UK food retailers get the space race blues
Gastronomy in the hypermarket: A great idea, but does it really make a "destination location"? (photo: Tesco)
Are you having sleepless nights in this e-commerce and convenience store age? It has reached even our Teutonic ears that you are worried about the vast floor space you have accumulated at considerable expense over the years. For how else are your friends in Germany to interpret your attempts to reutilise store surfaces in your greenfield hypermarkets?
To give just a few recent examples: Tesco has introduced beauty salons and gastronomic concepts such as Harris+Hoole or Giraffe; Sainsbury's is flirting with sport clubs; and Asda has opened local community areas on its premises. Can it be that these interesting ideas, however, aren't quite working as well as you had hoped? Why else, for instance, is Tesco Extra planning to convert more than a third of its floor space in Dudley into a dark store?
We just wanted our English friends to know that we do understand your problems. After all, consumer shopping habits have changed since the financial crisis and those nasty German discounters are making great headway. Meanwhile, even such innocent and honest investment bankers as Goldman Sachs, who had nothing to do with the crisis and who have never trashed your shares, think you will have to close at least 20 per cent of your store space if you want to return to profitable growth.
But, quite frankly, what we don't understand is why our local retailers are so unfazed. After all, we are far more overstored than you on your little island, and many trade gurus believe that we have a third too many stores in Germoney. Puzzled by the un-Germanic nonchalance of our own retailers, we look with fascination at the creative ways you are trying to solve your own problem.
Not wishing to burden your deeply communicative and ever helpful press departments unnecessarily, we thought we would ask two British experts for their take on what is happening in Blighty: Brian Moore, managing director at EMR-NamNews, and Nick Gladding, senior business analyst at IGD, were so kind as to oblige our Germanic curiosity:
"Victims of their own success"
Brian Moore, Managing Director, EMR-NamNews (photo: EMR-NamNews)
One could say that they have become victims of their own success. In general, UK multiple grocers generate sales of £1,000 per square foot (€14,360 m²) per annum. This level of selling intensity has driven the growth of large space retail, the high quality of build, and the price of appropriate real estate.

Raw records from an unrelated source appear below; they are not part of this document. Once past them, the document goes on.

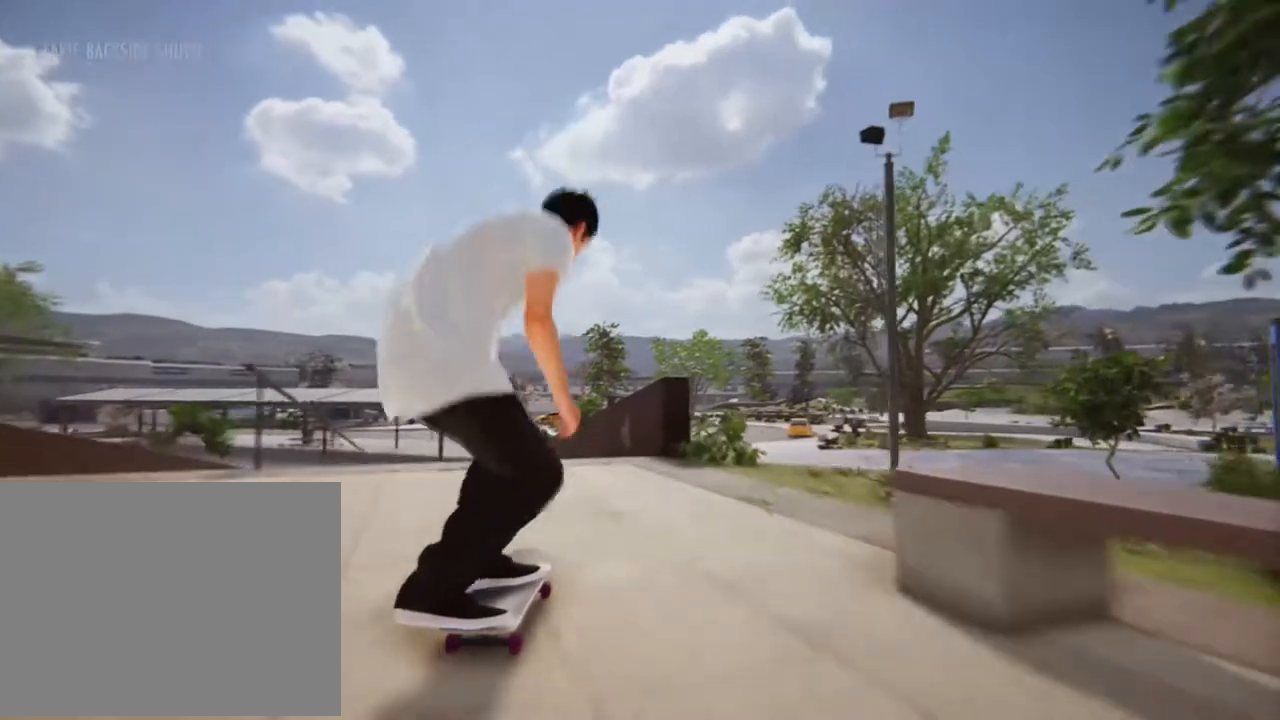
{"buttons": [], "left_stick": "center", "right_stick": "center", "events": [[234, "right_stick", "up-left"], [334, "right_stick", "center"]]}
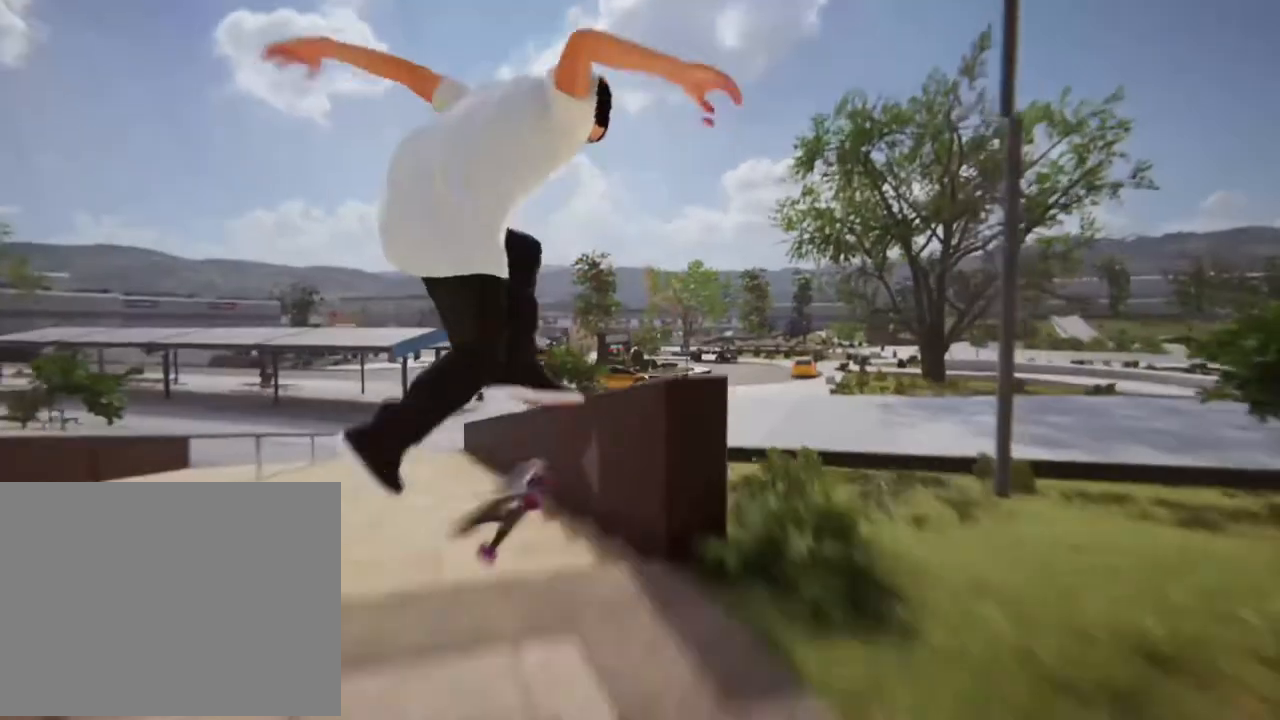
{"buttons": [], "left_stick": "center", "right_stick": "down"}
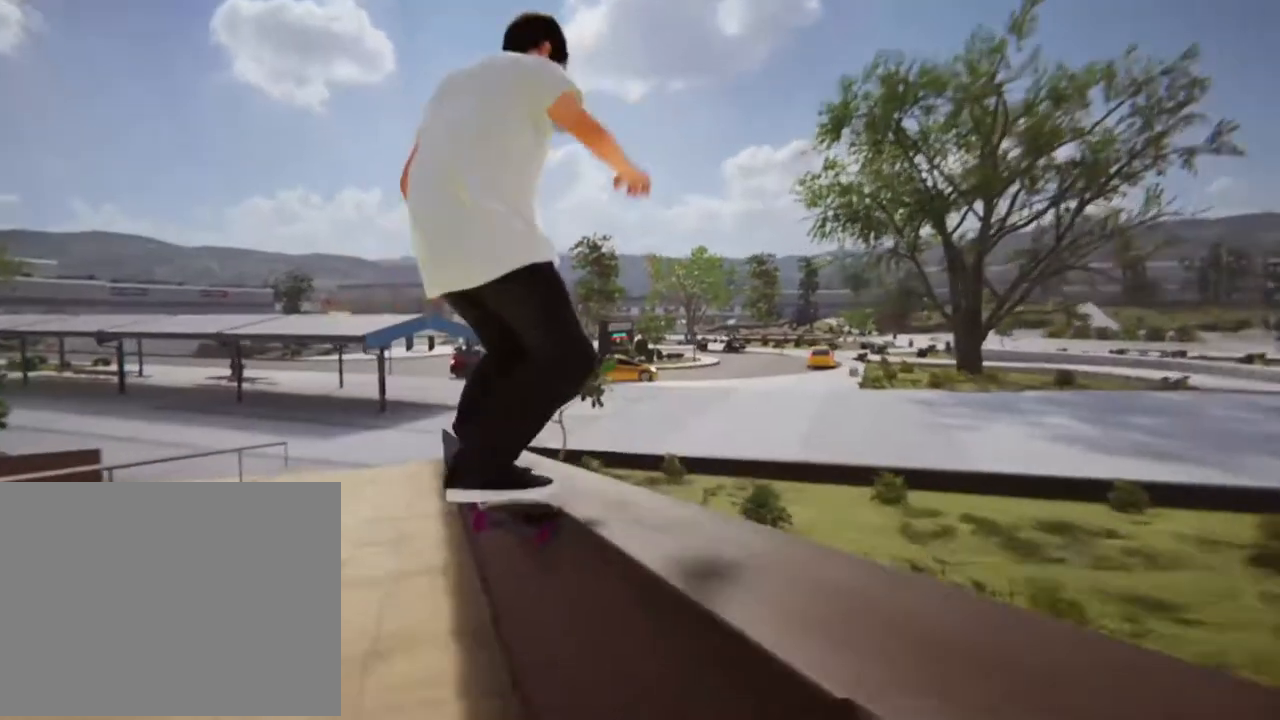
{"buttons": [], "left_stick": "center", "right_stick": "center", "events": [[467, "right_stick", "center"]]}
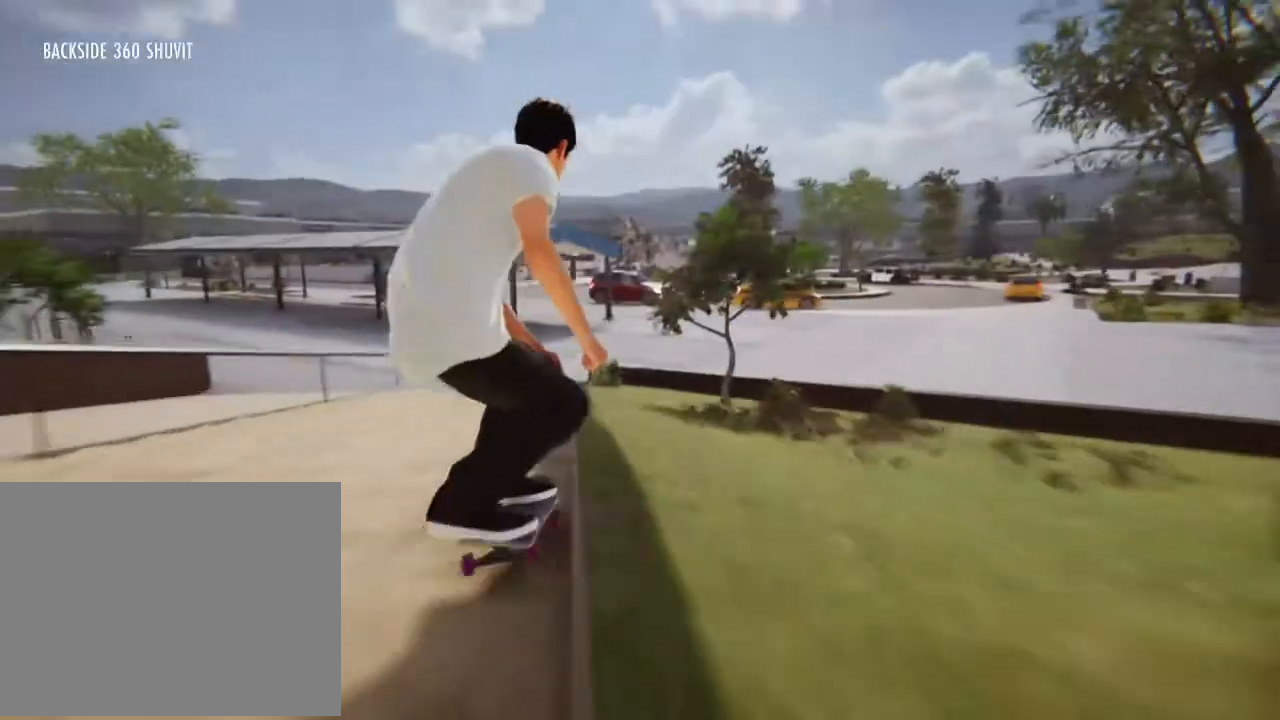
{"buttons": [], "left_stick": "center", "right_stick": "center", "events": []}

It also caused them to apply very low levels of store depreciation, i.e., typical depreciation values of 2 per cent per annum means they are locked into a 50 year assumption that the market will remain the same...Larger space, run very efficiently, meant that the larger multiples were increasingly profitable, generating net profits to the north of 5 per cent per annum, thus fuelling stock market expectations.
How did they try to maintain this high space?
The retailers increased their assortments to create a one-stop-shop environment, often stocking products based on size of trade funding rather than consumer demand. Increased use of private label provided a means of differentiating large stores from competition, and also provided an added bonus of additional retail gross margin. The brand/private label split eventually reached 50/50 in most cases.
So when did things start to go wrong?
I believe that the 2008 global financial crisis was a wake-up call that caused consumers to reassess their weekly/monthly shopping behaviour, moving to smaller, closer, more frequent and more convenient shopping, seeking demonstrable value-for-money in the process. The discounters became more appealing, and the limited choice made for easier, less confused shopping decisions.
The consumer became less willing to journey out of town, meaning that retailers had to acknowledge the redundancy of large space retail. The Goldman Sachs 20-per-cent warning, echoed by Sainsbury's in 2014, caused the major multiples to realise that their larger stores were over-ranged, resulting in systematic checking of traditional assumptions of supply and demand.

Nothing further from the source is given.